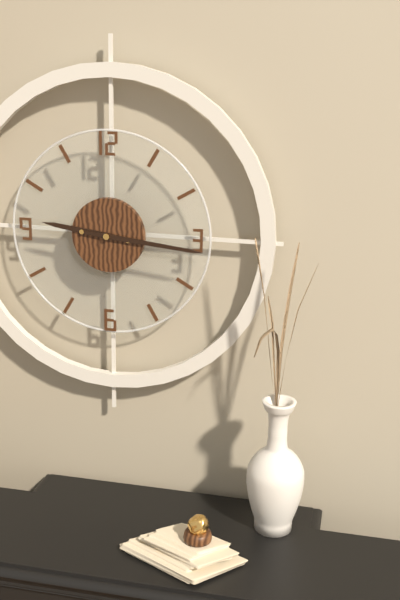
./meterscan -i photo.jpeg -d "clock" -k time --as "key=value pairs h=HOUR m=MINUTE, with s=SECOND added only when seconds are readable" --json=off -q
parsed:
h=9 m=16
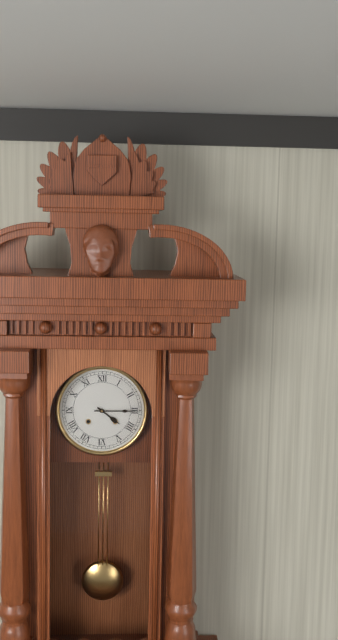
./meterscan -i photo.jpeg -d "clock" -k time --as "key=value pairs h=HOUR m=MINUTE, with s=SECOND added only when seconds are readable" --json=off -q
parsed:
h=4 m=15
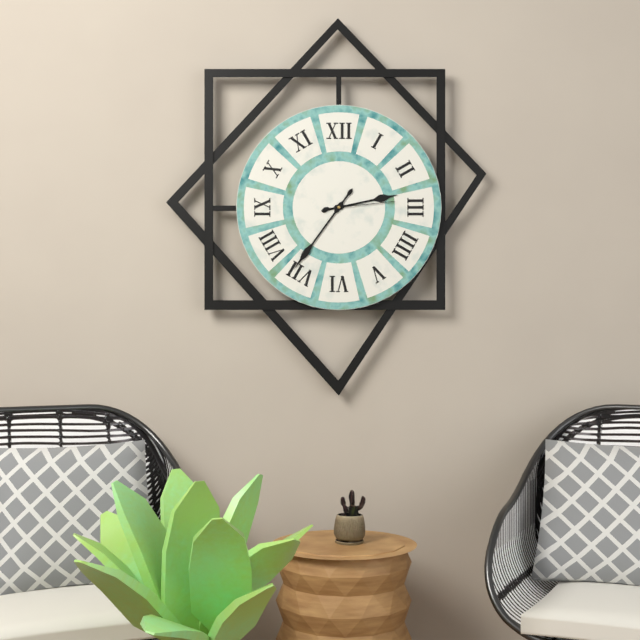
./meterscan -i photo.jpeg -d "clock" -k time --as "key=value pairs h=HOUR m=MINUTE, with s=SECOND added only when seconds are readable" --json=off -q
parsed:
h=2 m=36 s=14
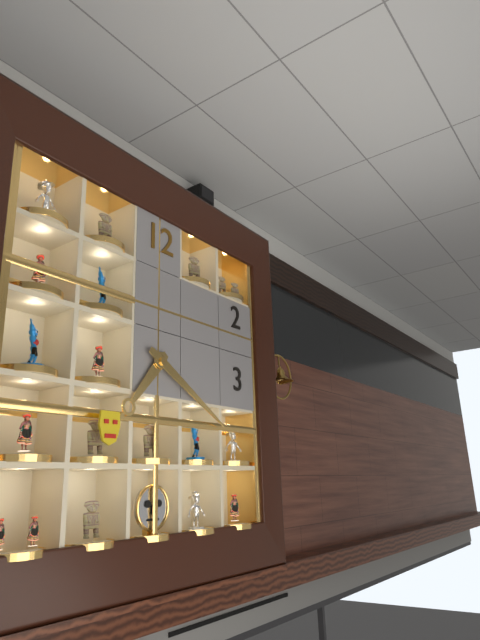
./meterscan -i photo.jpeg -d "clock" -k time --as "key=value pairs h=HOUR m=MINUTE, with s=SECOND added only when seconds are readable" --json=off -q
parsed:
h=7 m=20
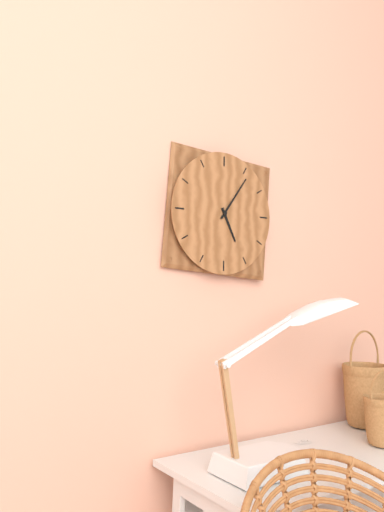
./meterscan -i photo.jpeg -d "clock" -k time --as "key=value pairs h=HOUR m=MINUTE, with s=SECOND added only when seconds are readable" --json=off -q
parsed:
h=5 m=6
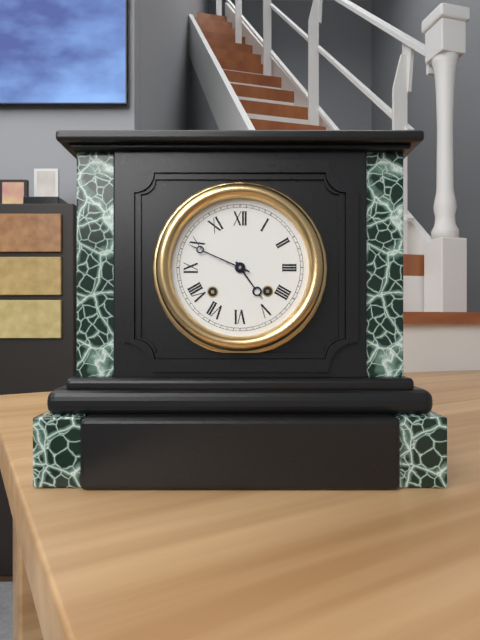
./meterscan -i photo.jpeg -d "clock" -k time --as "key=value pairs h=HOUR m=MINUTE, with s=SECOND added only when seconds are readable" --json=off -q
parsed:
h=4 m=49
•••••
## STATED PROBLEM
Retype all of the lines above character for character, and leave out the pictures.

## COMPLETED EXERCISE
./meterscan -i photo.jpeg -d "clock" -k time --as "key=value pairs h=HOUR m=MINUTE, with s=SECOND added only when seconds are readable" --json=off -q
parsed:
h=9 m=16
./meterscan -i photo.jpeg -d "clock" -k time --as "key=value pairs h=HOUR m=MINUTE, with s=SECOND added only when seconds are readable" --json=off -q
parsed:
h=4 m=15
./meterscan -i photo.jpeg -d "clock" -k time --as "key=value pairs h=HOUR m=MINUTE, with s=SECOND added only when seconds are readable" --json=off -q
parsed:
h=2 m=36 s=14
./meterscan -i photo.jpeg -d "clock" -k time --as "key=value pairs h=HOUR m=MINUTE, with s=SECOND added only when seconds are readable" --json=off -q
parsed:
h=7 m=20
./meterscan -i photo.jpeg -d "clock" -k time --as "key=value pairs h=HOUR m=MINUTE, with s=SECOND added only when seconds are readable" --json=off -q
parsed:
h=5 m=6
./meterscan -i photo.jpeg -d "clock" -k time --as "key=value pairs h=HOUR m=MINUTE, with s=SECOND added only when seconds are readable" --json=off -q
parsed:
h=4 m=49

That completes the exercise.